[[ Given data open ]]

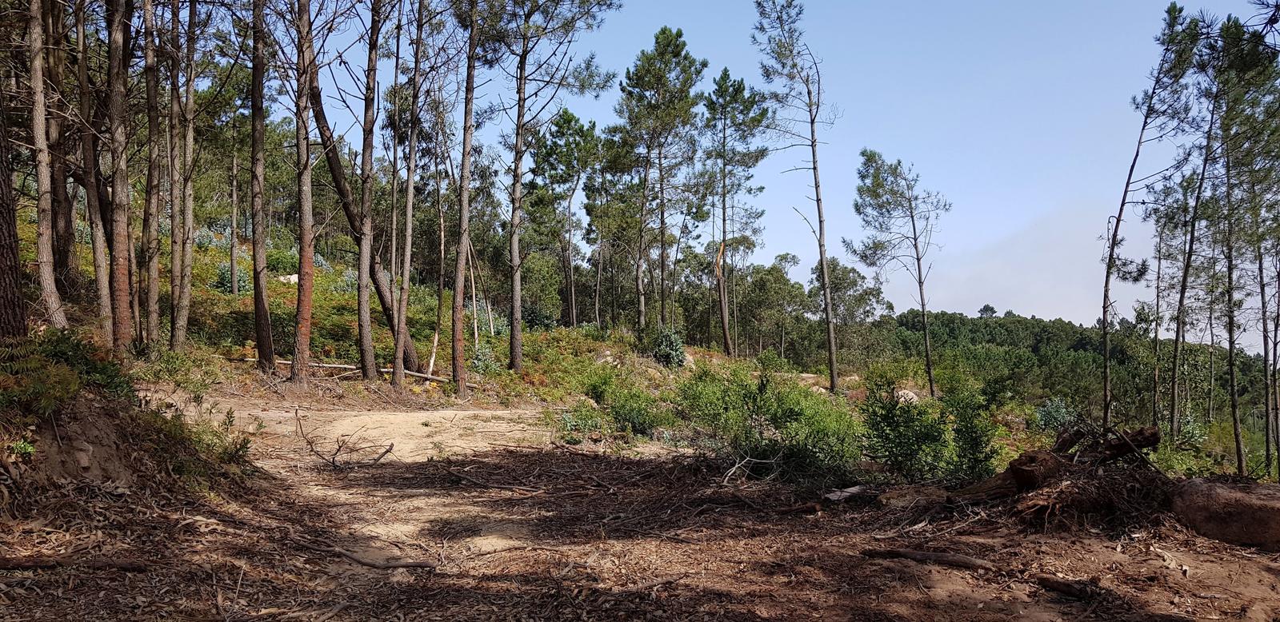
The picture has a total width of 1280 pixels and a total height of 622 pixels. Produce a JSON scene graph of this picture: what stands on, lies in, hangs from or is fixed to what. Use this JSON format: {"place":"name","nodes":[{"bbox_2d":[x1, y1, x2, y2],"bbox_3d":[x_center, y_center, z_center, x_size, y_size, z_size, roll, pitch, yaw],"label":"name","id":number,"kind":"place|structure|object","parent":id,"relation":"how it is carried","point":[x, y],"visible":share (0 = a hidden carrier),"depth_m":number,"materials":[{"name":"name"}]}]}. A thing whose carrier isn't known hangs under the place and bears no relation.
{"place":"outdoors","nodes":[
{"label":"outdoors","id":0,"kind":"place"},
{"bbox_2d":[0,386,251,523],"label":"dirt bank","id":1,"kind":"structure","parent":0,"point":[78,414],"materials":[{"name":"brown soil"}]},
{"bbox_2d":[0,77,28,340],"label":"tree trunk","id":2,"kind":"object","parent":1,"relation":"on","point":[1,246],"visible":0.98,"materials":[{"name":"brown wood"}]},
{"bbox_2d":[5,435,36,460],"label":"small plant","id":3,"kind":"object","parent":1,"relation":"on","point":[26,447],"visible":0.79,"depth_m":6.11,"materials":[{"name":"green plant"}]},
{"bbox_2d":[0,328,135,415],"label":"shrub","id":4,"kind":"object","parent":1,"relation":"on","point":[63,352],"visible":0.74,"depth_m":7.12,"materials":[{"name":"green plant"}]},
{"bbox_2d":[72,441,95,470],"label":"rock","id":5,"kind":"object","parent":1,"relation":"in","point":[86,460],"visible":0.83,"depth_m":6.72,"materials":[{"name":"grey stone"}]},
{"bbox_2d":[104,0,135,353],"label":"pine tree","id":6,"kind":"object","parent":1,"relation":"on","point":[121,234],"visible":0.95,"depth_m":12.92,"materials":[{"name":"brown"}]},
{"bbox_2d":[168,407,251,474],"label":"shrub","id":7,"kind":"object","parent":1,"relation":"on","point":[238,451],"visible":0.69,"depth_m":8.23,"materials":[{"name":"green plant"}]},
{"bbox_2d":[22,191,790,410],"label":"hillside","id":8,"kind":"structure","parent":0,"point":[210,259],"materials":[{"name":"green plant"}]},
{"bbox_2d":[24,0,68,327],"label":"pine tree","id":9,"kind":"object","parent":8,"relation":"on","point":[44,267],"visible":0.98,"depth_m":11.73,"materials":[{"name":"brown wood"}]},
{"bbox_2d":[40,0,79,297],"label":"pine tree","id":10,"kind":"object","parent":8,"relation":"on","point":[67,225],"visible":0.68,"depth_m":15.18,"materials":[{"name":"brown wood"}]},
{"bbox_2d":[72,0,115,328],"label":"pine tree","id":11,"kind":"object","parent":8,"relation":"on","point":[95,248],"visible":0.85,"depth_m":14.06,"materials":[{"name":"brown"}]},
{"bbox_2d":[140,0,162,346],"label":"pine tree","id":12,"kind":"object","parent":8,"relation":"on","point":[149,56],"visible":0.96,"depth_m":14.66,"materials":[{"name":"brown"}]},
{"bbox_2d":[164,0,185,350],"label":"pine tree","id":13,"kind":"object","parent":8,"relation":"on","point":[173,338],"visible":0.95,"depth_m":16.18,"materials":[{"name":"brown wood"}]},
{"bbox_2d":[172,0,199,348],"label":"pine tree","id":14,"kind":"object","parent":8,"relation":"on","point":[190,136],"visible":0.96,"depth_m":15.93,"materials":[{"name":"brown"}]},
{"bbox_2d":[211,260,248,293],"bbox_3d":[-12.061,-0.859,25.169,1.415,1.167,1.394,0,-2,0],"label":"shrub","id":15,"kind":"object","parent":8,"relation":"on","point":[226,280],"visible":0.51,"depth_m":25.00,"materials":[{"name":"green plant"}]},
{"bbox_2d":[228,132,239,295],"bbox_3d":[-13.426,-4.384,28.266,1.269,8.320,1.289,0,-2,0],"label":"tree","id":16,"kind":"object","parent":8,"relation":"on","point":[233,254],"visible":0.93,"depth_m":28.16,"materials":[{"name":"brown plant"}]},
{"bbox_2d":[248,0,275,369],"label":"pine tree","id":17,"kind":"object","parent":8,"relation":"on","point":[254,272],"visible":0.97,"depth_m":16.27,"materials":[{"name":"brown"}]},
{"bbox_2d":[277,272,299,283],"bbox_3d":[-11.200,-0.907,27.402,0.856,0.488,0.838,-1,-2,22],"label":"rock","id":18,"kind":"object","parent":8,"relation":"on","point":[294,276],"visible":0.49,"depth_m":27.18,"materials":[{"name":"stone"}]},
{"bbox_2d":[289,0,318,381],"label":"pine tree","id":19,"kind":"object","parent":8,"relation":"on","point":[300,267],"visible":0.99,"depth_m":16.04,"materials":[{"name":"brown"}]},
{"bbox_2d":[237,357,463,383],"bbox_3d":[-6.276,1.282,18.357,5.350,0.438,0.760,0,-2,9],"label":"fallen log","id":20,"kind":"object","parent":8,"relation":"on","point":[388,371],"visible":0.63,"depth_m":18.20,"materials":[{"name":"wood"}]},
{"bbox_2d":[300,25,424,374],"bbox_3d":[-6.598,-4.252,18.897,3.187,11.835,4.310,-1,-3,35],"label":"leaning tree","id":21,"kind":"object","parent":8,"relation":"on","point":[379,290],"visible":0.8,"depth_m":18.75,"materials":[{"name":"brown"}]},
{"bbox_2d":[354,0,383,377],"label":"pine tree","id":22,"kind":"object","parent":8,"relation":"on","point":[360,276],"visible":0.98,"depth_m":17.65,"materials":[{"name":"brown plant"}]},
{"bbox_2d":[389,0,424,390],"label":"pine tree","id":23,"kind":"object","parent":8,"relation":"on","point":[410,185],"visible":0.99,"depth_m":18.23,"materials":[{"name":"brown"}]},
{"bbox_2d":[429,168,447,377],"bbox_3d":[-5.601,-1.288,23.745,0.587,6.423,0.582,2,-3,-45],"label":"tree","id":24,"kind":"object","parent":8,"relation":"on","point":[435,339],"visible":0.9,"depth_m":23.65,"materials":[{"name":"brown"}]},
{"bbox_2d":[450,0,480,398],"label":"pine tree","id":25,"kind":"object","parent":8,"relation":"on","point":[466,206],"visible":0.99,"depth_m":17.45,"materials":[{"name":"brown"}]},
{"bbox_2d":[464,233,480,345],"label":"trunk","id":26,"kind":"object","parent":8,"relation":"on","point":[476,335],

[[ Given data closed ]]

- [Directions for this task] The entries are to be written out again exactly, without their pictures.

- [Your response]
The picture has a total width of 1280 pixels and a total height of 622 pixels. Produce a JSON scene graph of this picture: what stands on, lies in, hangs from or is fixed to what. Use this JSON format: {"place":"name","nodes":[{"bbox_2d":[x1, y1, x2, y2],"bbox_3d":[x_center, y_center, z_center, x_size, y_size, z_size, roll, pitch, yaw],"label":"name","id":number,"kind":"place|structure|object","parent":id,"relation":"how it is carried","point":[x, y],"visible":share (0 = a hidden carrier),"depth_m":number,"materials":[{"name":"name"}]}]}. A thing whose carrier isn't known hangs under the place and bears no relation.
{"place":"outdoors","nodes":[
{"label":"outdoors","id":0,"kind":"place"},
{"bbox_2d":[0,386,251,523],"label":"dirt bank","id":1,"kind":"structure","parent":0,"point":[78,414],"materials":[{"name":"brown soil"}]},
{"bbox_2d":[0,77,28,340],"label":"tree trunk","id":2,"kind":"object","parent":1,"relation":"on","point":[1,246],"visible":0.98,"materials":[{"name":"brown wood"}]},
{"bbox_2d":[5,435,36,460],"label":"small plant","id":3,"kind":"object","parent":1,"relation":"on","point":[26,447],"visible":0.79,"depth_m":6.11,"materials":[{"name":"green plant"}]},
{"bbox_2d":[0,328,135,415],"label":"shrub","id":4,"kind":"object","parent":1,"relation":"on","point":[63,352],"visible":0.74,"depth_m":7.12,"materials":[{"name":"green plant"}]},
{"bbox_2d":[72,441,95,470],"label":"rock","id":5,"kind":"object","parent":1,"relation":"in","point":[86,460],"visible":0.83,"depth_m":6.72,"materials":[{"name":"grey stone"}]},
{"bbox_2d":[104,0,135,353],"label":"pine tree","id":6,"kind":"object","parent":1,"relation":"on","point":[121,234],"visible":0.95,"depth_m":12.92,"materials":[{"name":"brown"}]},
{"bbox_2d":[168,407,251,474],"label":"shrub","id":7,"kind":"object","parent":1,"relation":"on","point":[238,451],"visible":0.69,"depth_m":8.23,"materials":[{"name":"green plant"}]},
{"bbox_2d":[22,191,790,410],"label":"hillside","id":8,"kind":"structure","parent":0,"point":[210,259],"materials":[{"name":"green plant"}]},
{"bbox_2d":[24,0,68,327],"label":"pine tree","id":9,"kind":"object","parent":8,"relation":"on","point":[44,267],"visible":0.98,"depth_m":11.73,"materials":[{"name":"brown wood"}]},
{"bbox_2d":[40,0,79,297],"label":"pine tree","id":10,"kind":"object","parent":8,"relation":"on","point":[67,225],"visible":0.68,"depth_m":15.18,"materials":[{"name":"brown wood"}]},
{"bbox_2d":[72,0,115,328],"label":"pine tree","id":11,"kind":"object","parent":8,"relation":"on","point":[95,248],"visible":0.85,"depth_m":14.06,"materials":[{"name":"brown"}]},
{"bbox_2d":[140,0,162,346],"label":"pine tree","id":12,"kind":"object","parent":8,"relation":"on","point":[149,56],"visible":0.96,"depth_m":14.66,"materials":[{"name":"brown"}]},
{"bbox_2d":[164,0,185,350],"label":"pine tree","id":13,"kind":"object","parent":8,"relation":"on","point":[173,338],"visible":0.95,"depth_m":16.18,"materials":[{"name":"brown wood"}]},
{"bbox_2d":[172,0,199,348],"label":"pine tree","id":14,"kind":"object","parent":8,"relation":"on","point":[190,136],"visible":0.96,"depth_m":15.93,"materials":[{"name":"brown"}]},
{"bbox_2d":[211,260,248,293],"bbox_3d":[-12.061,-0.859,25.169,1.415,1.167,1.394,0,-2,0],"label":"shrub","id":15,"kind":"object","parent":8,"relation":"on","point":[226,280],"visible":0.51,"depth_m":25.00,"materials":[{"name":"green plant"}]},
{"bbox_2d":[228,132,239,295],"bbox_3d":[-13.426,-4.384,28.266,1.269,8.320,1.289,0,-2,0],"label":"tree","id":16,"kind":"object","parent":8,"relation":"on","point":[233,254],"visible":0.93,"depth_m":28.16,"materials":[{"name":"brown plant"}]},
{"bbox_2d":[248,0,275,369],"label":"pine tree","id":17,"kind":"object","parent":8,"relation":"on","point":[254,272],"visible":0.97,"depth_m":16.27,"materials":[{"name":"brown"}]},
{"bbox_2d":[277,272,299,283],"bbox_3d":[-11.200,-0.907,27.402,0.856,0.488,0.838,-1,-2,22],"label":"rock","id":18,"kind":"object","parent":8,"relation":"on","point":[294,276],"visible":0.49,"depth_m":27.18,"materials":[{"name":"stone"}]},
{"bbox_2d":[289,0,318,381],"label":"pine tree","id":19,"kind":"object","parent":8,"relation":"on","point":[300,267],"visible":0.99,"depth_m":16.04,"materials":[{"name":"brown"}]},
{"bbox_2d":[237,357,463,383],"bbox_3d":[-6.276,1.282,18.357,5.350,0.438,0.760,0,-2,9],"label":"fallen log","id":20,"kind":"object","parent":8,"relation":"on","point":[388,371],"visible":0.63,"depth_m":18.20,"materials":[{"name":"wood"}]},
{"bbox_2d":[300,25,424,374],"bbox_3d":[-6.598,-4.252,18.897,3.187,11.835,4.310,-1,-3,35],"label":"leaning tree","id":21,"kind":"object","parent":8,"relation":"on","point":[379,290],"visible":0.8,"depth_m":18.75,"materials":[{"name":"brown"}]},
{"bbox_2d":[354,0,383,377],"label":"pine tree","id":22,"kind":"object","parent":8,"relation":"on","point":[360,276],"visible":0.98,"depth_m":17.65,"materials":[{"name":"brown plant"}]},
{"bbox_2d":[389,0,424,390],"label":"pine tree","id":23,"kind":"object","parent":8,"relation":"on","point":[410,185],"visible":0.99,"depth_m":18.23,"materials":[{"name":"brown"}]},
{"bbox_2d":[429,168,447,377],"bbox_3d":[-5.601,-1.288,23.745,0.587,6.423,0.582,2,-3,-45],"label":"tree","id":24,"kind":"object","parent":8,"relation":"on","point":[435,339],"visible":0.9,"depth_m":23.65,"materials":[{"name":"brown"}]},
{"bbox_2d":[450,0,480,398],"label":"pine tree","id":25,"kind":"object","parent":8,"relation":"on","point":[466,206],"visible":0.99,"depth_m":17.45,"materials":[{"name":"brown"}]},
{"bbox_2d":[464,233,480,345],"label":"trunk","id":26,"kind":"object","parent":8,"relation":"on","point":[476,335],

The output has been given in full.